Extract:
━━━━━━
They enrolled 39 patients from 11 centers, 3 of them in Europe, and they implanted 34 patients, 94% of which were women. Thirty-three patients completed the 2-hour daily simulation and had a greater than 50% improvement, and 1 needed to increase the 4 hours per day. At 1 month, they had an 85% responder rate which increased to 90% at 6 months. I thought it was also impressive that they noted an 80% reduction in urge urinary incontinence episodes, and 36% of patients were dry at 6 months. They had about 25 adverse events in 11 patients. Three of these were lead fractures and 2 were lead dislodgements. Most of the adverse events were site pain or uncomfortable stimulation. They concluded that the device is safe, effective, and can be used for 2 hours of stimulation per day, and that they're currently working on a shorter implant model to address the device fracture and dislodgement issues. I'm definitely looking forward to the sham control trial for this study and having another staple neuromodulation option for our patients.
AUA Live Session: OAB Overview
Finally, I will touch on the AUA live session that was moderated by Dr. David Ginsburg. The panelists were Dr. Victor Nitti, Dr. Kathleen Kobashi, and Dr. Eric Grosvenor, and they gave a nice overview on OAB diagnosis, treatment, patient selection, tips and tricks, and advice for mitigating the barriers to OAB therapy adherence. The highlight of that session, in my opinion, was really discussion about setting patient expectations and the importance of understanding the patient's goals and not what we think are the patient's goals. And so, Dr. Grosvenor talked a little bit about questionnaires such as the SAGA questionnaire, which can be helpful. They also highlighted the importance of combining behavioral therapy with all lines of therapy, and published data showing that patients actually do better when they undergo group behavioral therapy rather than just receiving a handout in clinic. In that session, Dr. Grosvenor also highlighted an exciting new gene therapy on the horizon—the URO-902 gene therapy plasmid vector.
━━━━━━
Provided information:
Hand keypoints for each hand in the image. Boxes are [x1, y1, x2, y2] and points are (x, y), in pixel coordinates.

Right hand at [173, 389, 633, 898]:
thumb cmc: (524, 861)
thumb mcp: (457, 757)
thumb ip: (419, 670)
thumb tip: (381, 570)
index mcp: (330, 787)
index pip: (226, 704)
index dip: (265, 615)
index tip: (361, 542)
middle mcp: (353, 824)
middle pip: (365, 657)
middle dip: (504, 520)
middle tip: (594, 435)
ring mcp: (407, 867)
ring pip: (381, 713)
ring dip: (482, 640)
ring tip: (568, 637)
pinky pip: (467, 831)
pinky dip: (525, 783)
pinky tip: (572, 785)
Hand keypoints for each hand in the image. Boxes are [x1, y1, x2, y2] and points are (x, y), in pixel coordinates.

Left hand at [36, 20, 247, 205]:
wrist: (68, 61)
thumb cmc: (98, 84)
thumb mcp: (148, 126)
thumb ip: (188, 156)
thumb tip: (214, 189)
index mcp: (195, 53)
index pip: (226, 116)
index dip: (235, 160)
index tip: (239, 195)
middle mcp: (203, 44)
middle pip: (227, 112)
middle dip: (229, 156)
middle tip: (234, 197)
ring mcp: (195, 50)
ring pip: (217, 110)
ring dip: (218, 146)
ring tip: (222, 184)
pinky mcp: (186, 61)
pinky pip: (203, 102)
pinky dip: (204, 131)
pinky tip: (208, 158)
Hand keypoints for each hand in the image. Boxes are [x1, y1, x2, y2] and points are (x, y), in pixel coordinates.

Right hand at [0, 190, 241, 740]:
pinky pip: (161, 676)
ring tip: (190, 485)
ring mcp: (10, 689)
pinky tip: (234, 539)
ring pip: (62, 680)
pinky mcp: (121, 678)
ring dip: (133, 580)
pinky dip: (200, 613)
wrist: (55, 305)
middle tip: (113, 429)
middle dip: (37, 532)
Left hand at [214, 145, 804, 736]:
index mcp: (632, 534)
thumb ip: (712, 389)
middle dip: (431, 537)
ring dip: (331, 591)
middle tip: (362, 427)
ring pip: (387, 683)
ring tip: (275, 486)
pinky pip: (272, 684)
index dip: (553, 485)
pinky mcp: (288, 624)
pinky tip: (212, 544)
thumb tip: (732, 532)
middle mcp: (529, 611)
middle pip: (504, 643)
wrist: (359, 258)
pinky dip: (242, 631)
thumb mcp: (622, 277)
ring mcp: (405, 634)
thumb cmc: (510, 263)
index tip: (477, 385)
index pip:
━━━━━━
Task instructions:
a – List every physician named in the OAB conference recap.
b – Carry on the OAB conference recap from its final sentence.
Nothing here depends on the lines.

Per-task outputs:
a – Dr. David Ginsburg, Dr. Victor Nitti, Dr. Kathleen Kobashi, Dr. Eric Grosvenor

b –
MP63-05: A randomized controlled trial comparing telemedicine versus in-person office visits for the follow-up of overactive bladder.
I'll end with 1 more study, which is a study that's looking at the use of telemedicine for overactive bladder patient follow up. This is a study from Stonybrook, in which they randomized 46 patients to telemedicine versus in-person visits. The authors found that there was no difference in follow up rates at 30 days or 60 days. They also found there's no difference in satisfaction rates, though the telemedicine group did have a perfect 100% satisfaction rate. In addition, they found that telemedicine visits seem to take half the length of time of in-person visits and that patients saved approximately 1 hour in travel time. So, they concluded that telehealth visits didn't really change follow up rates but may save time for both the patients and probably the provider, too. This is an exciting AUA for anyone that treats OAB. There's a lot of new therapies on the horizon. With COVID, we're certainly looking to utilize and leverage telemedicine to help improve satisfaction with our patients and to improve efficiency in our clinics. So, if you haven't had a chance to check out these sessions, I strongly recommend it.